What effect does the visit of Inspector Goole have on the Birling family? How might the audience react to the Birling’s behaviour and attitude?

  An Inspector Calls is the tale of a wealthy manufacturer who is holding a dinner party for his daughter’s engagement. Into this cosy, what seems secure scene, appears a harsh police inspector investigating the suicide of young working class woman. Under the pressure of his thorough investigations, every member of the Birling family is revealed to have a shameful secret that finally led to the corruption, and consequent death of this young woman, Eva Smith.

    Priestly attempts to convey his attitudes and ideas through his characters and their behaviour in the play. Quite importantly, J.B Priestly was a socialist with strong socialist ideas and tendencies. ‘An Inspector Calls’ actually incorporates a mass of Presley’s socialist ideals, and a whole network of underlying morals surface in connection with the apparent storyline.

     The inspector is used to symbolise Priestly and his liberal ideas of equality and fairness, and through the inspector, Priestly's main aim was to encourage people to take responsibility for their actions, not to shift the blame on to others. The Birling's on the other hand are used to demonstrate the ignorant, perhaps arrogant side of seemingly perfect upper-class families, taking advantage of lower classes and exploiting their rights for their own financial or social status.

Priestly established each of his characters in the play the way he thought people were. The Birling's were very worried about appearances. The way they dressed and how their house was decorated. Their house had 'good solid furniture of the period'. `The general effect is substantial and heavily comfortable but not cosy and homelike'. The lighting is pink and intimate before the Inspector arrives, they are hiding behind a wall of false pretences. It become brighter and harder when the Inspector enters, this is them being opened up to the world.

• _Stored entries_
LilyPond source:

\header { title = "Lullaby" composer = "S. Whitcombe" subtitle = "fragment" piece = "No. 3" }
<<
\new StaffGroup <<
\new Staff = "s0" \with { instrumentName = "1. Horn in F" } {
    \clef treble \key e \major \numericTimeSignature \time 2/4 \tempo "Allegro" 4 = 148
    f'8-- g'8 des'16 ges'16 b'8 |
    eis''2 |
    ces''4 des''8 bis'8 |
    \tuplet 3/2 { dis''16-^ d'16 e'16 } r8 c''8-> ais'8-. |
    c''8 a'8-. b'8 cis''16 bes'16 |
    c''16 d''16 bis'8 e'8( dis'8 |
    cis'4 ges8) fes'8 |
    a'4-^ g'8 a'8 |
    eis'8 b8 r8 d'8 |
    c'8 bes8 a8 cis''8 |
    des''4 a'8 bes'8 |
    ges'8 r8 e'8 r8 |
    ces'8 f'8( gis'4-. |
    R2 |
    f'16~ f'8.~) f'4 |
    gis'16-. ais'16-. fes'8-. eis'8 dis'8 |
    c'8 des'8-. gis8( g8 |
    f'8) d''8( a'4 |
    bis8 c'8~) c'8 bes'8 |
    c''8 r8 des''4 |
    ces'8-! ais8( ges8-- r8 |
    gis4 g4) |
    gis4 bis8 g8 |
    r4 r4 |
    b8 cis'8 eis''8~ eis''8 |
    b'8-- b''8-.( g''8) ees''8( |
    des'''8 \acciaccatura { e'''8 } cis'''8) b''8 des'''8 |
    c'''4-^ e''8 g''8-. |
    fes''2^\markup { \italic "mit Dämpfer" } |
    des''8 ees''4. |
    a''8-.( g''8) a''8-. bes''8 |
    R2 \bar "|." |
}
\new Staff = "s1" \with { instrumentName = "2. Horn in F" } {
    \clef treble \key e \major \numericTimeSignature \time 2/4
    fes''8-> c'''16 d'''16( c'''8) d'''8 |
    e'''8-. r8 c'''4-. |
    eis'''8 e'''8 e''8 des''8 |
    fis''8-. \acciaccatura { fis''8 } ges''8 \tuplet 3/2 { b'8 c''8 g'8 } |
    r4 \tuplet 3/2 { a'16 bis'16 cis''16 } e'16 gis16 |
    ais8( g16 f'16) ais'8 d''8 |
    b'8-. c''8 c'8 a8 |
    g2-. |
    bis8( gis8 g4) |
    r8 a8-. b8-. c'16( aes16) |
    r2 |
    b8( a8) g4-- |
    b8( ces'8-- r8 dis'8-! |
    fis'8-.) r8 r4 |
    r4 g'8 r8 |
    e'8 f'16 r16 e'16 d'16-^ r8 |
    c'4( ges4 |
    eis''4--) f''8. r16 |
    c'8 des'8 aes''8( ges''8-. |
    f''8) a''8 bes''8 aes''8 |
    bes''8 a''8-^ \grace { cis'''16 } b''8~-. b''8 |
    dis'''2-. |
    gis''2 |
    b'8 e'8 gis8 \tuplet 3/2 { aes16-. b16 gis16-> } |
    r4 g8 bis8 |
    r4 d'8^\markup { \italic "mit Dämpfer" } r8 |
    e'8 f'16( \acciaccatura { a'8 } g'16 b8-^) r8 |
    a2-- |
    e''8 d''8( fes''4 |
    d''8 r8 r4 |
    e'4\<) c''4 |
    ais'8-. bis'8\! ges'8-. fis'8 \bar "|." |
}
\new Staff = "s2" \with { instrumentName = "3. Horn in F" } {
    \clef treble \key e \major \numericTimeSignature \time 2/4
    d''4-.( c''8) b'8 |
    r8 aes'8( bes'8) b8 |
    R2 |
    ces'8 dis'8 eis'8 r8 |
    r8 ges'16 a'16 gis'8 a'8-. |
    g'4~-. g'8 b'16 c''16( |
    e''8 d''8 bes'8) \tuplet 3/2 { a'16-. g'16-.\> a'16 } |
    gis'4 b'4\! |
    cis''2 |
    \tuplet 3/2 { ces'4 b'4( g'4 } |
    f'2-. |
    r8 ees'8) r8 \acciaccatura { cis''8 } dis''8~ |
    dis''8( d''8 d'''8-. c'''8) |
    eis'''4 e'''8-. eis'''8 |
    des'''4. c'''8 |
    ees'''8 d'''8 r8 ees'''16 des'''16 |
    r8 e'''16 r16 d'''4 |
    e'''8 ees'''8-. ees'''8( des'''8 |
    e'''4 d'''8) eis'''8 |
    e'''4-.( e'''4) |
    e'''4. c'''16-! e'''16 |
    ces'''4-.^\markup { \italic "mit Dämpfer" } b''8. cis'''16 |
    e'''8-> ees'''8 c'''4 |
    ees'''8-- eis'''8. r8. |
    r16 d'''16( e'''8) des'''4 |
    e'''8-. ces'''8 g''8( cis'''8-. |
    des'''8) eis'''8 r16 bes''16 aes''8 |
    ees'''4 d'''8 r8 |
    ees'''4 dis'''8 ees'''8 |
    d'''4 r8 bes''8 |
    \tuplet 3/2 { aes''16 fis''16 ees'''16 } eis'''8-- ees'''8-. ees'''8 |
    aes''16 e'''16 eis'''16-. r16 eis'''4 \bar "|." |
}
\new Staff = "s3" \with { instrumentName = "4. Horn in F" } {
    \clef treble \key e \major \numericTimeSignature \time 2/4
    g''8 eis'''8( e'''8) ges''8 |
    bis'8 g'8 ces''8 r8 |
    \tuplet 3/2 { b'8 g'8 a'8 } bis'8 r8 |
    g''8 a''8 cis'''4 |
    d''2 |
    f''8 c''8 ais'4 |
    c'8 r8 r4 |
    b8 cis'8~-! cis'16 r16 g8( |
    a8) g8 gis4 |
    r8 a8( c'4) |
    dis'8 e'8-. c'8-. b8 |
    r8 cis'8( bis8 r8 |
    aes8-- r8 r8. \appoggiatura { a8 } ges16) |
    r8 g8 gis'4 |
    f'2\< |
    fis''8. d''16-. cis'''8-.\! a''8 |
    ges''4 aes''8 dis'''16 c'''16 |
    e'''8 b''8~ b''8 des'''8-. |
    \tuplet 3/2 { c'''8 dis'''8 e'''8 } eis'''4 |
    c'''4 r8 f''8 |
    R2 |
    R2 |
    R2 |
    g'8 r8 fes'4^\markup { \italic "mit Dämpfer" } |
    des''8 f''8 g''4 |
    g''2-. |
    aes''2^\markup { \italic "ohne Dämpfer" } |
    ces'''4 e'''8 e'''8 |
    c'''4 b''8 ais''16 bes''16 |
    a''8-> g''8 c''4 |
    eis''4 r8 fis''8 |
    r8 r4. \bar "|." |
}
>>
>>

• _EXERCISE SET_
[a] In the essay on An Inspector Calls, what is the name of the young woman whose death the inspector investigates?
[b] From the essay on An Inspector Calls, set down everything from "Priestly attempts to" down to "or social status.", word for word.

• _ANSWERS_
[a] Eva Smith.

[b]
Priestly attempts to convey his attitudes and ideas through his characters and their behaviour in the play. Quite importantly, J.B Priestly was a socialist with strong socialist ideas and tendencies. ‘An Inspector Calls’ actually incorporates a mass of Presley’s socialist ideals, and a whole network of underlying morals surface in connection with the apparent storyline.

     The inspector is used to symbolise Priestly and his liberal ideas of equality and fairness, and through the inspector, Priestly's main aim was to encourage people to take responsibility for their actions, not to shift the blame on to others. The Birling's on the other hand are used to demonstrate the ignorant, perhaps arrogant side of seemingly perfect upper-class families, taking advantage of lower classes and exploiting their rights for their own financial or social status.